Dunedin Hospital will have to stop training junior cancer doctors because it does not have enough senior staff.
The union for senior doctors says the staff shortage was predictable and preventable and other areas of medical care around the country could face a similar fate.
The College of Radiologists has told the hospital that, from next month, it will no longer be allowed to train radiation oncologists.
The hospital was put on notice in April that its right to keep training cancer doctors was in jeopardy.
Since then, the radiation oncology unit’s training director has gone, leaving just three specialists – with another going in November. The unit is supposed to have eight.
The college said four junior doctors would be helped to continue their training at other hospitals.
Te Whatu Ora said it accepted the decision and was trying to recruit more senior staff.
In the meantime, it was bolstering the workforce with three part-time locums and a fixed-term international locum.
“Health workforce vacancy challenges are a national issue,” Te Waipounamu regional director for hospital and specialist services Dan Pallister-Coward said.
“Radiation oncologist vacancies continue to be the greatest recruitment challenge for the Southern Blood and Cancer Service. We are actively recruiting for radiation oncologists.”
In the meantime, some patients would be sent to other hospitals for treatment.
‘It’s terrible’
Association of Salaried Medical Specialists executive director Sarah Dalton said radiation oncologist consultants led patient care and guided registrars or junior doctors through their training programme to become specialists.
The loss of accreditation would be a setback for the four trainees who would now probably have to complete their training elsewhere after this year.
She also believed it would cause treatment delays for patients, who might now have to travel to other centres for treatment.
“It’s a disaster.
“It’s a massive part of training and what’s happening in Dunedin with radiation oncology is a sign of things to come for a number of specialities, but as far as this one is concerned it’s terrible.”

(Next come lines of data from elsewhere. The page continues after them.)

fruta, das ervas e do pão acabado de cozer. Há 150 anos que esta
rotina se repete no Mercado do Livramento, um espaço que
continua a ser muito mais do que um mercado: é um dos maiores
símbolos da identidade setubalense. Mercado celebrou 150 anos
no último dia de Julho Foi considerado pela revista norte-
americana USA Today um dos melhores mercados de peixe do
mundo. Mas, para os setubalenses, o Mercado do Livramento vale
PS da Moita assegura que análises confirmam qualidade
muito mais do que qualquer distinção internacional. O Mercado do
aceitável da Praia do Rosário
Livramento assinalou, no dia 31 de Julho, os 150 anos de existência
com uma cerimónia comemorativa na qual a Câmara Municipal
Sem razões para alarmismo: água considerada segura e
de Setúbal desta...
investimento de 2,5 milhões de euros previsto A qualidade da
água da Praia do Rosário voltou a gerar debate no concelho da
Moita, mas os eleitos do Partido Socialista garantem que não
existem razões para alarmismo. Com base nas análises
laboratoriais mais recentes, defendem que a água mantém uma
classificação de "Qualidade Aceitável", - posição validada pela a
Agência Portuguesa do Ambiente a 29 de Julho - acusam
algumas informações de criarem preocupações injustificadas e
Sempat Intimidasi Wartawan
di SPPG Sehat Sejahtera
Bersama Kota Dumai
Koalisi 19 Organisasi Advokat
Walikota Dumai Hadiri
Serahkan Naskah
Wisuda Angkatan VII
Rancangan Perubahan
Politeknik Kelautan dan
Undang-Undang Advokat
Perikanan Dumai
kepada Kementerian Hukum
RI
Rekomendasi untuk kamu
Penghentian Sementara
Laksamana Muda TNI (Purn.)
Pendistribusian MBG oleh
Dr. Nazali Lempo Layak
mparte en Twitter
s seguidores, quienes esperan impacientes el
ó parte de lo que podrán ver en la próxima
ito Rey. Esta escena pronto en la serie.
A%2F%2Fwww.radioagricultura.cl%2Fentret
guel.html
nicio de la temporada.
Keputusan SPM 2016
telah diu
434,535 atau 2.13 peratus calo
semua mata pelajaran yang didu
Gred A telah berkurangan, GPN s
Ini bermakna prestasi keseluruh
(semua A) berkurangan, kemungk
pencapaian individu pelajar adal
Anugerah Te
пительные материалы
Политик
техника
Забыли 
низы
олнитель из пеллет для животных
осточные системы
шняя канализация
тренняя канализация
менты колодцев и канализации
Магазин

Dalton said the union had been in talks with the Southern DHB and then Te Whatu Ora about looming shortages for some time.
“It’s a disaster, we see this in services all the time ... Unfortunately, this is entirely predictable and entirely preventable.”
She said there were also “significant shortages” in a range of specialities at other hospitals, which had been known about for some time but were not being fixed.
Te Whatu Ora was trying to recruit new staff but was having little success, in part because salaries for senior doctors were behind those in other parts of the world, Dalton said.
The under-investment in health staff salaries was affecting all areas of the workforce. “Now we’re seeing real harm to patients.”
Te Whatu Ora was still refusing to offer inflation-adjusted salary increases for senior doctors and dentists, she said. More talks would not be held until September 19 after a second strike action.
Once a college withdrew accreditation it would be a lengthy process to have it restored which might take “years rather than months”, Dalton said.